*ASSIGNMENT 1*: In the message about try_cmpxchg, which compiler version was used to compile the code shown in the two listings?

Re: [PATCH] rcu: use try_cmpxchg in check_cpu_stall

Uros Bizjak <ubizjak@xxxxxxxxx> · Wed, 1 Mar 2023 11:28:47 +0100

On Wed, Mar 1, 2023 at 1:08 AM Steven Rostedt <rostedt@xxxxxxxxxxx> wrote:
>
> On Tue, 28 Feb 2023 18:30:14 -0500
> Joel Fernandes <joel@xxxxxxxxxxxxxxxxx> wrote:
> > >
> > > But looking at this use case, I'd actually NAK it, as it is misleading.
> >
> > I'm trying to parse this. You are saying it is misleading, because it
> > updates js when it doesn't need to?
>
> Correct.

I'm a bit late to the discussion (well, I have to sleep from time to
time, too), but in the hope that everybody interested in this issue
will find the reply, I'll try to clarify the "updates" claim:

The try_cmpxchg is written in such a way that benefits loops as well
as linear code, in the latter case it depends on the compiler to
eliminate the dead assignment.

When changing linear code from cmpxchg to try_cmpxchg, one has to take
care that the variable, passed by reference, is unused after cmpxchg,
so it can be considered as a temporary variable (as said elsewhere,
the alternative is to copy the value to a local temporary variable and
pass the pointer to this variable to try_cmpxchg - the compiler will
eliminate the assignment if the original variable is unused).

Even in linear code, the conversion from cmpxchg to try_cmpxchg is
able to eliminate assignment and compare, as can be seen when the code
is compiled with gcc-10.3.1:

    a1c5:    0f 84 53 03 00 00        je     a51e <rcu_sched_clock_irq+0x70e>
    a1cb:    48 89 c8                 mov    %rcx,%rax
    a1ce:    f0 48 0f b1 35 00 00     lock cmpxchg %rsi,0x0(%rip)
  # a1d7 <rcu_sched_clock_irq+0x3c7>
    a1d5:    00 00
            a1d3: R_X86_64_PC32    .data+0xf9c
    a1d7:    48 39 c1                 cmp    %rax,%rcx
    a1da:    0f 85 3e 03 00 00        jne    a51e <rcu_sched_clock_irq+0x70e>

to:

    a1d0:    0f 84 49 03 00 00        je     a51f <rcu_sched_clock_irq+0x70f>
    a1d6:    f0 48 0f b1 35 00 00     lock cmpxchg %rsi,0x0(%rip)
  # a1df <rcu_sched_clock_irq+0x3cf>
    a1dd:    00 00
            a1db: R_X86_64_PC32    .data+0xf9c
    a1df:    0f 85 3a 03 00 00        jne    a51f <rcu_sched_clock_irq+0x70f>

Newer compilers (e.g. gcc-12+) are able to use likely/unlikely
annotations to reorder the code, so the change is less visible. But
due to reordering, even targets that don't define try_cmpxchg natively
benefit from the change, please see thread at [1].

These benefits are the reason the change to try_cmpxchg was accepted
also in the linear code elsewhere in the linux kernel, e.g. [2,3] to
name a few commits, with a thumbs-up and a claim that the new code is
actually *clearer* at the merge commit [4].

I really think that the above demonstrates various improvements, and
would be unfortunate not to consider them.

Document images with their source code

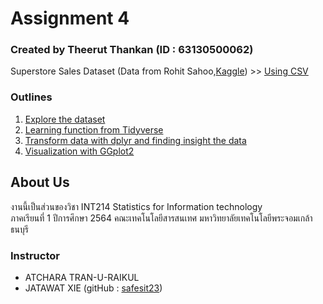 # Assignment 4
### Created by Theerut Thankan (ID : 63130500062)
Superstore Sales Dataset (Data from Rohit Sahoo,[Kaggle](https://www.kaggle.com/rohitsahoo/sales-forecasting)) >> [Using CSV](https://raw.githubusercontent.com/safesit23/INT214-Statistics/main/datasets/superstore_sales.csv)
### Outlines
1. [Explore the dataset](https://github.com/sit-2021-int214/001-Spotify-Top/blob/cf45a91ce8c87a52876845bb0e2acd6c58142f6c/assignment/HW04_63130500062/assign/Explore.md)
2. [Learning function from Tidyverse](https://github.com/sit-2021-int214/001-Spotify-Top/blob/2a4c87e0d3ae1c7089108cde2c9d02f4b840341a/assignment/HW04_63130500062/Learning%20function%20from%20Tidyverse.md)
3. [Transform data with dplyr and finding insight the data](https://github.com/sit-2021-int214/001-Spotify-Top/blob/734344ee79de454119f4329c1883129a1b0b4c50/assignment/HW04_63130500062/Transform%20data%20with%20dplyr%20and%20finding%20insight%20the%20data.md)
4. [Visualization with GGplot2](https://github.com/sit-2021-int214/001-Spotify-Top/blob/1c93404481be61bde24721067c341e83f187c15a/assignment/HW04_63130500062/Visualization%20with%20GGplot2.md)

## About Us
งานนี้เป็นส่วนของวิชา INT214 Statistics for Information technology <br/> ภาคเรียนที่ 1 ปีการศึกษา 2564 คณะเทคโนโลยีสารสนเทศ มหาวิทยาลัยเทคโนโลยีพระจอมเกล้าธนบุรี

### Instructor
- ATCHARA TRAN-U-RAIKUL
- JATAWAT XIE (gitHub : [safesit23](https://github.com/safesit23))
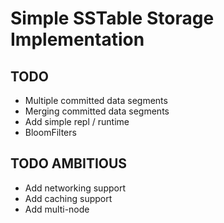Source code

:# Simple SSTable Storage Implementation

## TODO
- Multiple committed data segments
- Merging committed data segments
- Add simple repl / runtime
- BloomFilters

## TODO AMBITIOUS
- Add networking support
- Add caching support
- Add multi-node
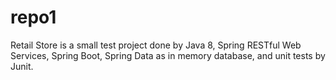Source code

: # repo1
Retail Store is a small test project done by Java 8, Spring RESTful Web Services, Spring Boot, Spring Data as in memory database, 
and unit tests by Junit.
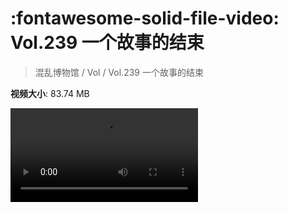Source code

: # :fontawesome-solid-file-video: Vol.239 一个故事的结束

> 混乱博物馆 / Vol / Vol.239 一个故事的结束

**视频大小**: 83.74 MB

<div class="video"><video src="https://file.hsyhx.top/archive/混乱博物馆/Vol/Vol.239 一个故事的结束.mp4" controls preload>🤔 您的浏览器不支持 video 标签</video></div>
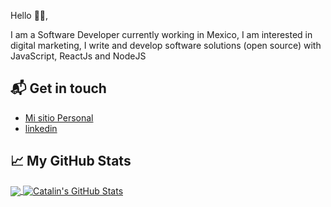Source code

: 
Hello 👋🏻,

I am a Software Developer currently working in Mexico, 
I am interested in digital marketing, I write and develop 
software solutions (open source) with JavaScript, ReactJs and NodeJS

## 📬 Get in touch

- <a href="https://gajuarezdelac.github.io/" target="_blank"> Mi sitio Personal </a>
- <a href="https://www.linkedin.com/in/gabriel-adrian-juarez-de-la-cruz-82a070179" target="_blank"> linkedin </a>

## &#x1f4c8; My GitHub Stats

<a href="https://github.com/gajuarezdelac/gajuarezdelac">
  <img align="center" src="https://github-readme-stats.vercel.app/api/top-langs/?username=gajuarezdelac&hide=java,html&title_color=ffffff&text_color=c9cacc&icon_color=2bbc8a&bg_color=1d1f21" />
</a>

<a href="https://github.com/gajuarezdelac/gajuarezdelac">
  <img align="center" src="https://github-readme-stats.vercel.app/api?username=gajuarezdelac&show_icons=true&line_height=27&count_private=true&title_color=ffffff&text_color=c9cacc&icon_color=2bbc8a&bg_color=1d1f21" alt="Catalin's GitHub Stats" />
</a>

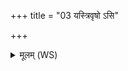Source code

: +++
title = "03 यस्त्रिवृषो ऽसि"

+++
<details><summary>मूलम् (WS)</summary>

यस्त्रिवृषो ऽसि सृजारसो ऽसि ॥ ३ ॥
</details>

*ASSIGNMENT 2*: Lay out the part of the records that opens at their start and closes with the line containing "4. [Visualization with", both ends included, as a JSON list of strings with one string per line and blank lines left out. Leave the pictures out of the answer.

*EXERCISE RESULT 1*: gcc-10.3.1

*EXERCISE RESULT 2*:
[
  " # Assignment 4",
  "### Created by Theerut Thankan (ID : 63130500062)",
  "Superstore Sales Dataset (Data from Rohit Sahoo,[Kaggle](https://www.kaggle.com/rohitsahoo/sales-forecasting)) >> [Using CSV](https://raw.githubusercontent.com/safesit23/INT214-Statistics/main/datasets/superstore_sales.csv)",
  "### Outlines",
  "1. [Explore the dataset](https://github.com/sit-2021-int214/001-Spotify-Top/blob/cf45a91ce8c87a52876845bb0e2acd6c58142f6c/assignment/HW04_63130500062/assign/Explore.md)",
  "2. [Learning function from Tidyverse](https://github.com/sit-2021-int214/001-Spotify-Top/blob/2a4c87e0d3ae1c7089108cde2c9d02f4b840341a/assignment/HW04_63130500062/Learning%20function%20from%20Tidyverse.md)",
  "3. [Transform data with dplyr and finding insight the data](https://github.com/sit-2021-int214/001-Spotify-Top/blob/734344ee79de454119f4329c1883129a1b0b4c50/assignment/HW04_63130500062/Transform%20data%20with%20dplyr%20and%20finding%20insight%20the%20data.md)",
  "4. [Visualization with GGplot2](https://github.com/sit-2021-int214/001-Spotify-Top/blob/1c93404481be61bde24721067c341e83f187c15a/assignment/HW04_63130500062/Visualization%20with%20GGplot2.md)"
]